▸ What you need to do
Can you copy the data word for word, starting with the line that contains "模板方法模式的核心思想是，将不变的部分放在父类中，将可变的部分留给子类来实现。" and continuing through the final line of the data, with both of those lines included?

▸ Source data
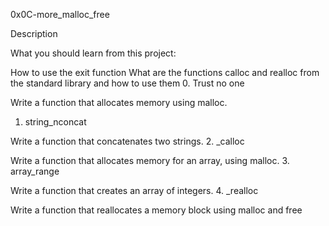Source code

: 0x0C-more_malloc_free

Description

What you should learn from this project:

How to use the exit function
What are the functions calloc and realloc from the standard library and how to use them
0. Trust no one

Write a function that allocates memory using malloc.
1. string_nconcat

Write a function that concatenates two strings.
2. _calloc

Write a function that allocates memory for an array, using malloc.
3. array_range

Write a function that creates an array of integers.
4. _realloc

Write a function that reallocates a memory block using malloc and free
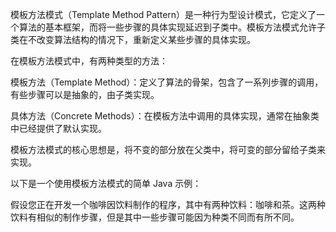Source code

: 模板方法模式（Template Method Pattern）是一种行为型设计模式，它定义了一个算法的基本框架，而将一些步骤的具体实现延迟到子类中。模板方法模式允许子类在不改变算法结构的情况下，重新定义某些步骤的具体实现。

在模板方法模式中，有两种类型的方法：

模板方法（Template Method）：定义了算法的骨架，包含了一系列步骤的调用，有些步骤可以是抽象的，由子类实现。

具体方法（Concrete Methods）：在模板方法中调用的具体实现，通常在抽象类中已经提供了默认实现。

模板方法模式的核心思想是，将不变的部分放在父类中，将可变的部分留给子类来实现。

以下是一个使用模板方法模式的简单 Java 示例：

假设您正在开发一个咖啡因饮料制作的程序，其中有两种饮料：咖啡和茶。这两种饮料有相似的制作步骤，但是其中一些步骤可能因为种类不同而有所不同。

▸ Your solution
模板方法模式的核心思想是，将不变的部分放在父类中，将可变的部分留给子类来实现。

以下是一个使用模板方法模式的简单 Java 示例：

假设您正在开发一个咖啡因饮料制作的程序，其中有两种饮料：咖啡和茶。这两种饮料有相似的制作步骤，但是其中一些步骤可能因为种类不同而有所不同。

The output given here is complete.